The Unicode ICU team discussed the proposed changes in the TZDB in their meeting earlier this week and we are reporting the consensus here. This is an initial report, since time is short.
Members are very concerned about the downstream impact, and the inevitable compatibility mismatches between different implementations. While the pre-1970 data may not seem important to some people, the instability caused by its removal can be considerable, and last for years to come. Even if the TZDB provides a way to produce data compatible with 2021a or before by option, this may introduce confusion. For example, an OS packager may pick a default data package with pre-1970 rules merged, while a library packager like ICU may pick a variant with pre-1970 data preserved. Previously, multiple implementations used a single data so there is general consistency. With the proposed plan, there could be differences in results before 1970 between multiple implementations, causing problems everywhere - e.g. Linux and Java, ICU and Linux, etc.

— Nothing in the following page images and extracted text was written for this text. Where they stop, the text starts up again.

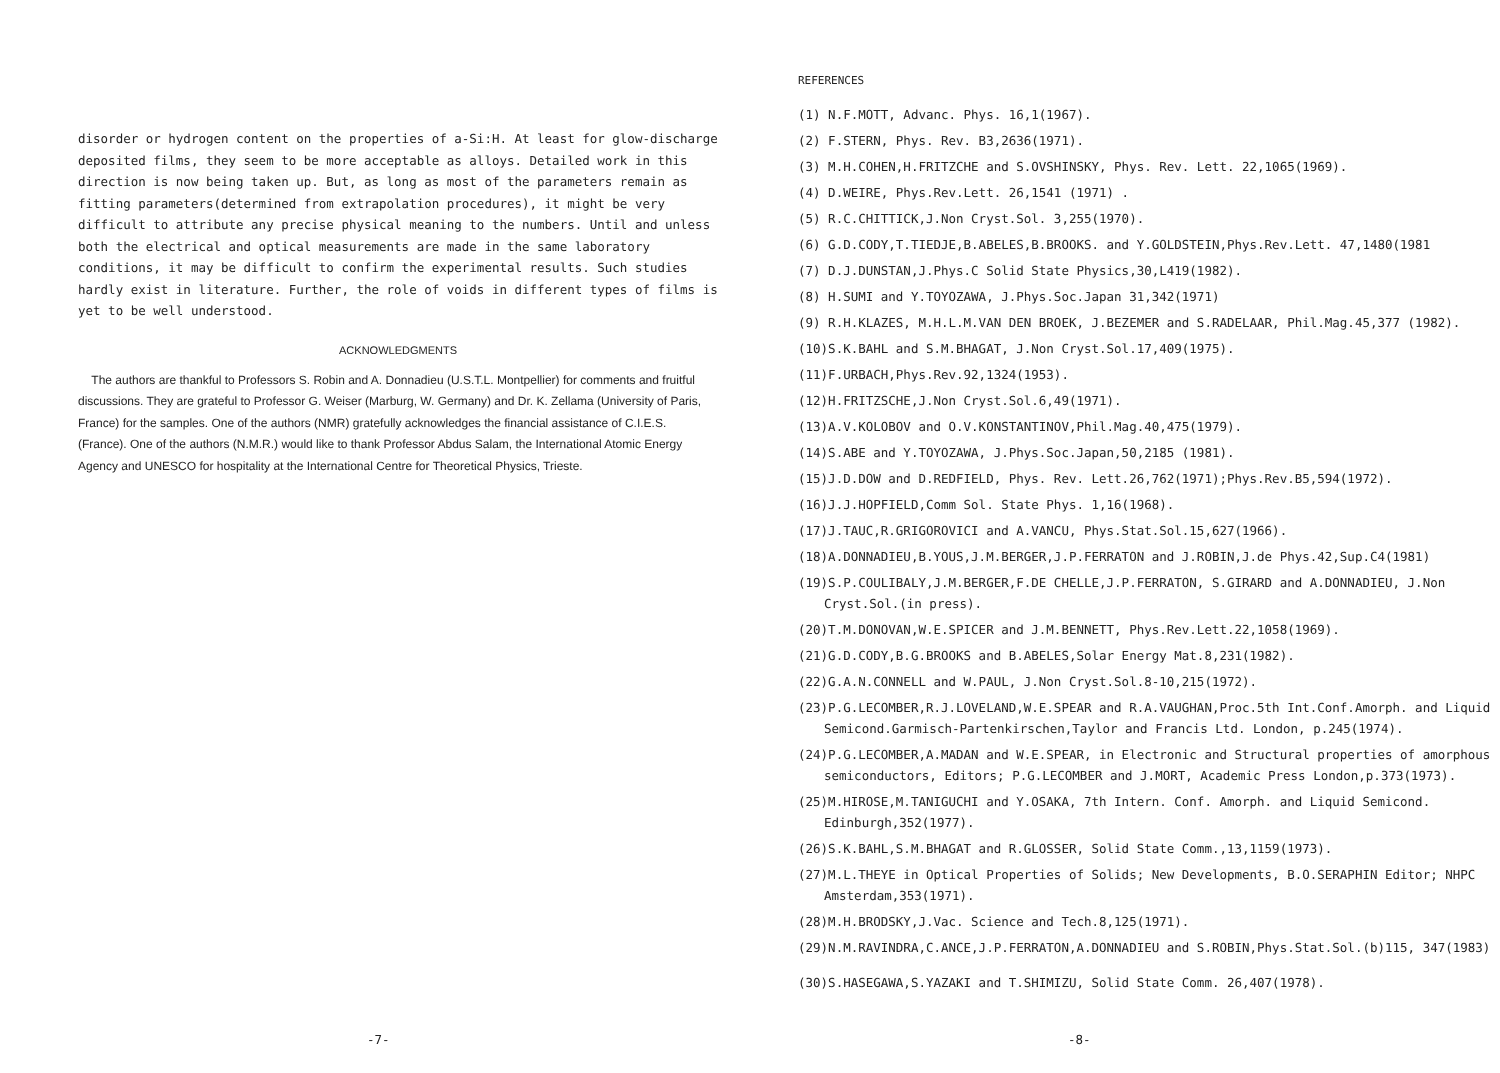disorder or hydrogen content on the properties of a-Si:H. At least for glow-discharge deposited films, they seem to be more acceptable as alloys. Detailed work in this direction is now being taken up. But, as long as most of the parameters remain as fitting parameters(determined from extrapolation procedures), it might be very difficult to attribute any precise physical meaning to the numbers. Until and unless both the electrical and optical measurements are made in the same laboratory conditions, it may be difficult to confirm the experimental results. Such studies hardly exist in literature. Further, the role of voids in different types of films is yet to be well understood.
ACKNOWLEDGMENTS
The authors are thankful to Professors S. Robin and A. Donnadieu (U.S.T.L. Montpellier) for comments and fruitful discussions. They are grateful to Professor G. Weiser (Marburg, W. Germany) and Dr. K. Zellama (University of Paris, France) for the samples. One of the authors (NMR) gratefully acknowledges the financial assistance of C.I.E.S. (France). One of the authors (N.M.R.) would like to thank Professor Abdus Salam, the International Atomic Energy Agency and UNESCO for hospitality at the International Centre for Theoretical Physics, Trieste.
REFERENCES
(1) N.F.MOTT, Advanc. Phys. 16,1(1967).
(2) F.STERN, Phys. Rev. B3,2636(1971).
(3) M.H.COHEN,H.FRITZCHE and S.OVSHINSKY, Phys. Rev. Lett. 22,1065(1969).
(4) D.WEIRE, Phys.Rev.Lett. 26,1541 (1971) .
(5) R.C.CHITTICK,J.Non Cryst.Sol. 3,255(1970).
(6) G.D.CODY,T.TIEDJE,B.ABELES,B.BROOKS. and Y.GOLDSTEIN,Phys.Rev.Lett. 47,1480(1981
(7) D.J.DUNSTAN,J.Phys.C Solid State Physics,30,L419(1982).
(8) H.SUMI and Y.TOYOZAWA, J.Phys.Soc.Japan 31,342(1971)
(9) R.H.KLAZES, M.H.L.M.VAN DEN BROEK, J.BEZEMER and S.RADELAAR, Phil.Mag.45,377 (1982).
(10)S.K.BAHL and S.M.BHAGAT, J.Non Cryst.Sol.17,409(1975).
(11)F.URBACH,Phys.Rev.92,1324(1953).
(12)H.FRITZSCHE,J.Non Cryst.Sol.6,49(1971).
(13)A.V.KOLOBOV and O.V.KONSTANTINOV,Phil.Mag.40,475(1979).
(14)S.ABE and Y.TOYOZAWA, J.Phys.Soc.Japan,50,2185 (1981).
(15)J.D.DOW and D.REDFIELD, Phys. Rev. Lett.26,762(1971);Phys.Rev.B5,594(1972).
(16)J.J.HOPFIELD,Comm Sol. State Phys. 1,16(1968).
(17)J.TAUC,R.GRIGOROVICI and A.VANCU, Phys.Stat.Sol.15,627(1966).
(18)A.DONNADIEU,B.YOUS,J.M.BERGER,J.P.FERRATON and J.ROBIN,J.de Phys.42,Sup.C4(1981)
(19)S.P.COULIBALY,J.M.BERGER,F.DE CHELLE,J.P.FERRATON, S.GIRARD and A.DONNADIEU, J.Non Cryst.Sol.(in press).
(20)T.M.DONOVAN,W.E.SPICER and J.M.BENNETT, Phys.Rev.Lett.22,1058(1969).
(21)G.D.CODY,B.G.BROOKS and B.ABELES,Solar Energy Mat.8,231(1982).
(22)G.A.N.CONNELL and W.PAUL, J.Non Cryst.Sol.8-10,215(1972).
(23)P.G.LECOMBER,R.J.LOVELAND,W.E.SPEAR and R.A.VAUGHAN,Proc.5th Int.Conf.Amorph. and Liquid Semicond.Garmisch-Partenkirschen,Taylor and Francis Ltd. London, p.245(1974).
(24)P.G.LECOMBER,A.MADAN and W.E.SPEAR, in Electronic and Structural properties of amorphous semiconductors, Editors; P.G.LECOMBER and J.MORT, Academic Press London,p.373(1973).
(25)M.HIROSE,M.TANIGUCHI and Y.OSAKA, 7th Intern. Conf. Amorph. and Liquid Semicond. Edinburgh,352(1977).
(26)S.K.BAHL,S.M.BHAGAT and R.GLOSSER, Solid State Comm.,13,1159(1973).
(27)M.L.THEYE in Optical Properties of Solids; New Developments, B.O.SERAPHIN Editor; NHPC Amsterdam,353(1971).
(28)M.H.BRODSKY,J.Vac. Science and Tech.8,125(1971).
(29)N.M.RAVINDRA,C.ANCE,J.P.FERRATON,A.DONNADIEU and S.ROBIN,Phys.Stat.Sol.(b)115, 347(1983)
(30)S.HASEGAWA,S.YAZAKI and T.SHIMIZU, Solid State Comm. 26,407(1978).
-7- -8-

If the change is made, here are the probable steps that would happen in ICU, based on the two areas that would be affected.
1. Dropping zone IDs from the zone.tab.
The main impact here is that a lot of implementations rely on the mapping of zone IDs to ISO country codes. ICU already has an internal exception table that contains certain (zone IDs, ISO code) mappings that retains information that used to be in zone.tab. We would extend that table to add all of the zones dropped by the proposed change. We would probably also move the data and the rest of zone.tab to CLDR, so that we have a public, structured set of data in XML and JSON. This would effectively clone the zone.tab data.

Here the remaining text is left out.